Telah terjadi peningkatan penting dalam konsumsi produk hewani di negara-negara, seperti Brazil dan Cina, meskipun tingkatnya masih di bawah tingkat konsumsi di Amerika Utara dan sebagian besar negara industri lainnya. Namun, konsumsi produk ternak yang berlebihan dapat berdampak buruk bagi kesehatan karena asupan lemak yang berlebihan. Asupan lemak makanan telah meningkat hampir di mana-mana (kebanyakan di Amerika Utara) kecuali di Afrika. Peningkatan pendapatan di negara berkembang juga menyebabkan peningkatan ketersediaan dan konsumsi diet tinggi lemak padat energi.

Meningkatnya permintaan untuk produk peternakan cenderung berdampak buruk pada lingkungan. Diperkirakan bahwa area yang dibutuhkan untuk produksi pakan ternak kira-kira sepertiga dari seluruh lahan subur.

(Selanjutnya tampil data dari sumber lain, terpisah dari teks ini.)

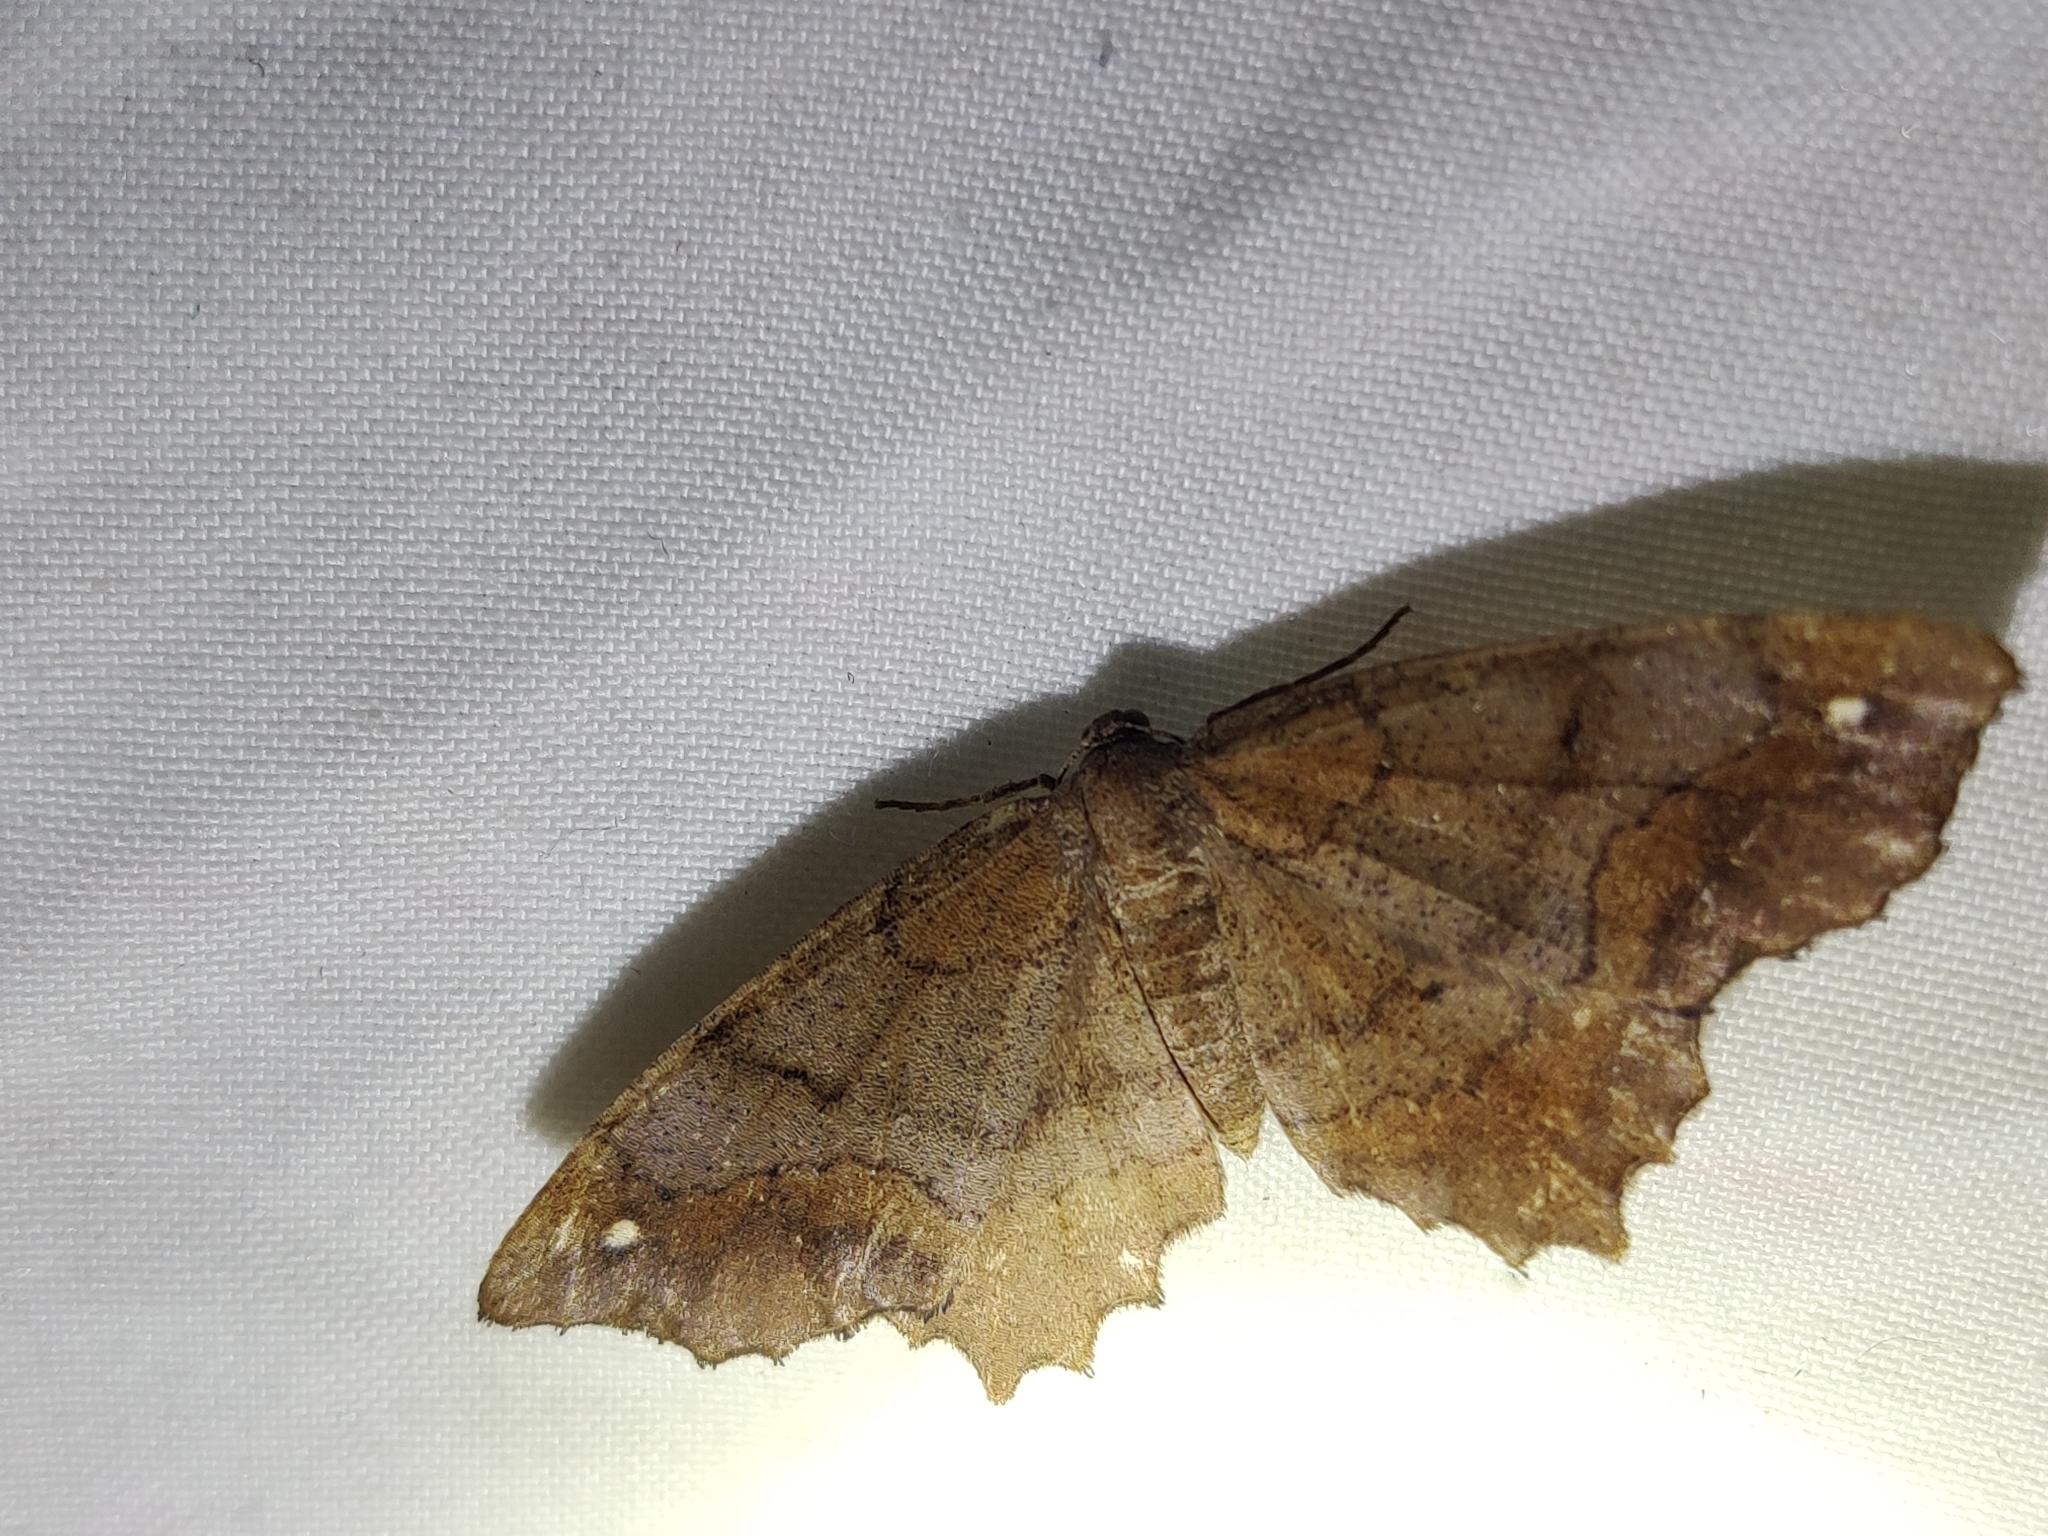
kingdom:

Lebih banyak lahan dapat dialihkan dari tanaman untuk penggembalaan dan produksi pakan untuk industri daging. Deforestasi telah meningkat terutama di Amerika Latin karena perluasan lahan untuk penggembalaan ternak. Penggembalaan yang berlebihan membawa permasalahan tersendiri berupa degradasi lahan.

Menurut FAO, lebih dari 70 persen dari semua lahan penggembalaan di daerah kering dianggap terdegradasi sebagian besar karena penggembalaan yang berlebihan, pemadatan dan erosi yang disebabkan oleh ternak. Meningkatnya permintaan daging juga menghasilkan percepatan permintaan air, dan tanaman pangan seperti jagung dan kedelai. Selain itu, produksi industri produk ternak skala besar cenderung berlokasi dekat dengan pusat perkotaan dan dapat menimbulkan risiko lingkungan dan kesehatan masyarakat.